Interior wall, exterior wall?
What is wall construction?


----------



## Ladybird (Sep 14, 2009)

Exterior wall. Oh, sorry, didn't see your question re: construction. It is stucco over standard 2x6. New construction.


----------



## oldfrt (Oct 18, 2007)

It should work.
What is the style and make?


----------



## AtlanticWBConst. (May 12, 2006)

There should be a structural header over that door. Dependant on the ceiling and wall height, it may, or may not be, a no-go. 

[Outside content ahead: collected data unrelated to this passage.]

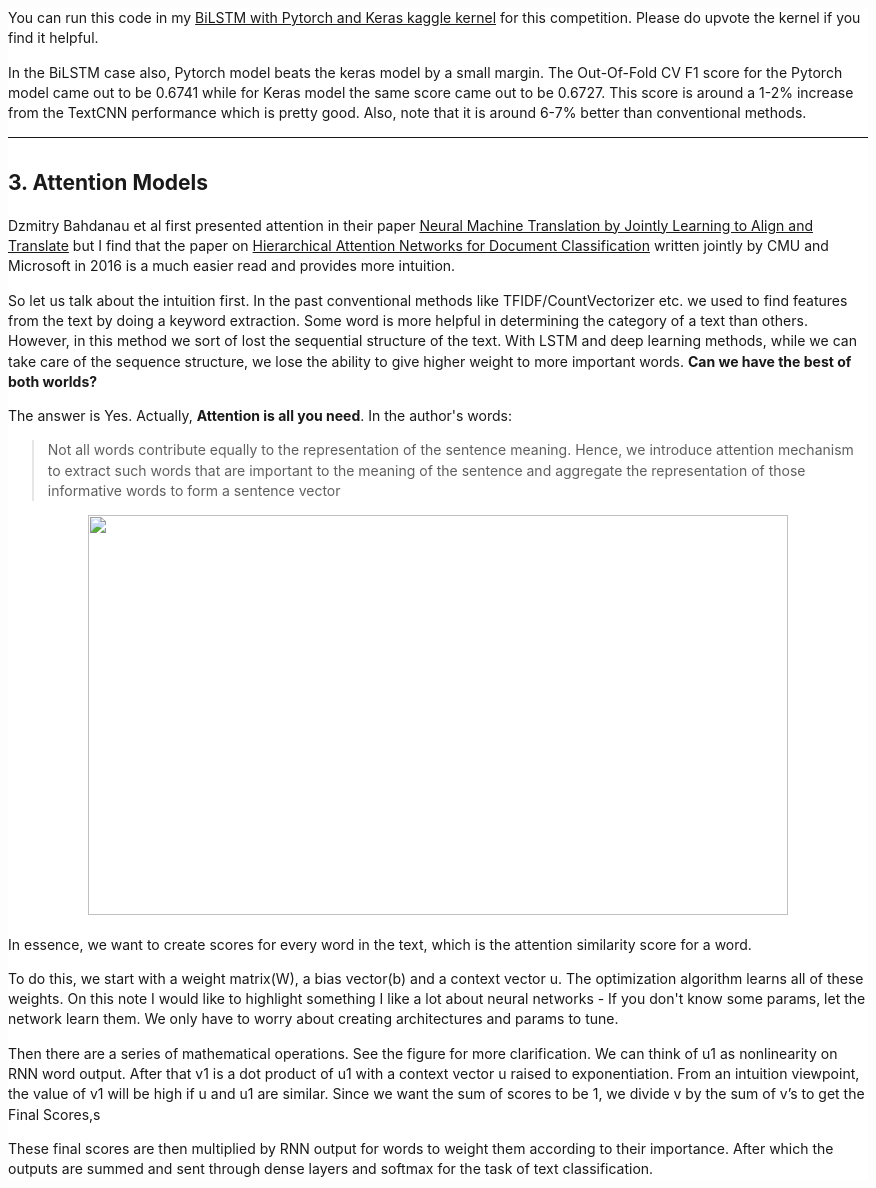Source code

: 
You can run this code in my [BiLSTM with Pytorch and Keras kaggle kernel](https://www.kaggle.com/mlwhiz/bilstm-pytorch-and-keras) for this competition. Please do upvote the kernel if you find it helpful.

In the BiLSTM case also, Pytorch model beats the keras model by a small margin. The Out-Of-Fold CV F1 score for the Pytorch model came out to be 0.6741 while for Keras model the same score came out to be 0.6727. This score is around a 1-2% increase from the TextCNN performance which is pretty good. Also, note that it is around 6-7% better than conventional methods.

--------

## 3. Attention Models

Dzmitry Bahdanau et al first presented attention in their paper [Neural Machine Translation by Jointly Learning to Align and Translate](https://arxiv.org/abs/1409.0473) but I find that the paper on [Hierarchical Attention Networks for Document Classification](https://www.cs.cmu.edu/~diyiy/docs/naacl16.pdf) written jointly by CMU and Microsoft in 2016 is a much easier read and provides more intuition.

So let us talk about the intuition first. In the past conventional methods like TFIDF/CountVectorizer etc. we used to find features from the text by doing a keyword extraction. Some word is more helpful in determining the category of a text than others. However, in this method we sort of lost the sequential structure of the text. With LSTM and deep learning methods, while we can take care of the sequence structure, we lose the ability to give higher weight to more important words.
**Can we have the best of both worlds?**

The answer is Yes. Actually, **Attention is all you need**. In the author's words:

> Not all words contribute equally to the representation of the sentence meaning. Hence, we introduce attention mechanism to extract such words that are important to the meaning of the sentence and aggregate the representation of those informative words to form a sentence vector

<div style="margin-top: 9px; margin-bottom: 10px;">
<center><img src="/images/birnn attention.png"  height="400" width="700" ></center>
</div>

In essence, we want to create scores for every word in the text, which is the attention similarity score for a word.

To do this, we start with a weight matrix(W), a bias vector(b) and a context vector u. The optimization algorithm learns all of these weights. On this note I would like to highlight something I like a lot about neural networks - If you don't know some params, let the network learn them. We only have to worry about creating architectures and params to tune.

Then there are a series of mathematical operations. See the figure for more clarification. We can think of u1 as nonlinearity on RNN word output. After that v1 is a dot product of u1 with a context vector u raised to exponentiation. From an intuition viewpoint, the value of v1 will be high if u and u1 are similar. Since we want the sum of scores to be 1, we divide v by the sum of v’s to get the Final Scores,s  

These final scores are then multiplied by RNN output for words to weight them according to their importance. After which the outputs are summed and sent through dense layers and softmax for the task of text classification.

If you do have enough ceiling and wall height, you'd have to take the wall apart, and install a structural header higher up, near the top wall plate, in order to install an overhead door transom. 
Such a project is a little over the average DIY level of skill. You might want to hire a qualified contractor to at least handle the structural portion of the project - if you were faced with such. In just about every area, this would also require a Building Permit.


----------



## Gary in WA (Mar 11, 2009)

Look on the exterior bottom side, just below the glass in the frame, there should be weep holes to let rain water out of the assembly. If there are, look at the sides, there *MAY *be some in that short frame as well.* If so*, install those (short frame) weep holes down.* If not* any on short sides but are on one long side, I would not recommend it for this application. (Unless weep holes were added OR the window is protected from rain and hoseing off with water). Water will fill the interior track or cavity at the bottom and the very least, grow mold. http://chicagowindowexpert.com/2009/04/22/types-of-window-leaks-glazing-leaks/
Be safe, Gary


----------



## Gary in WA (Mar 11, 2009)

Sorry I read your question wrong. I was answering using the window in a vertical instead of horizontal application. As others have said, yes it will work. If over 24" wide, you'll need a header above it. The header size is determined by the load above, roof span, # of floors above, and beam bearing points. 
Be safe, Gary


----------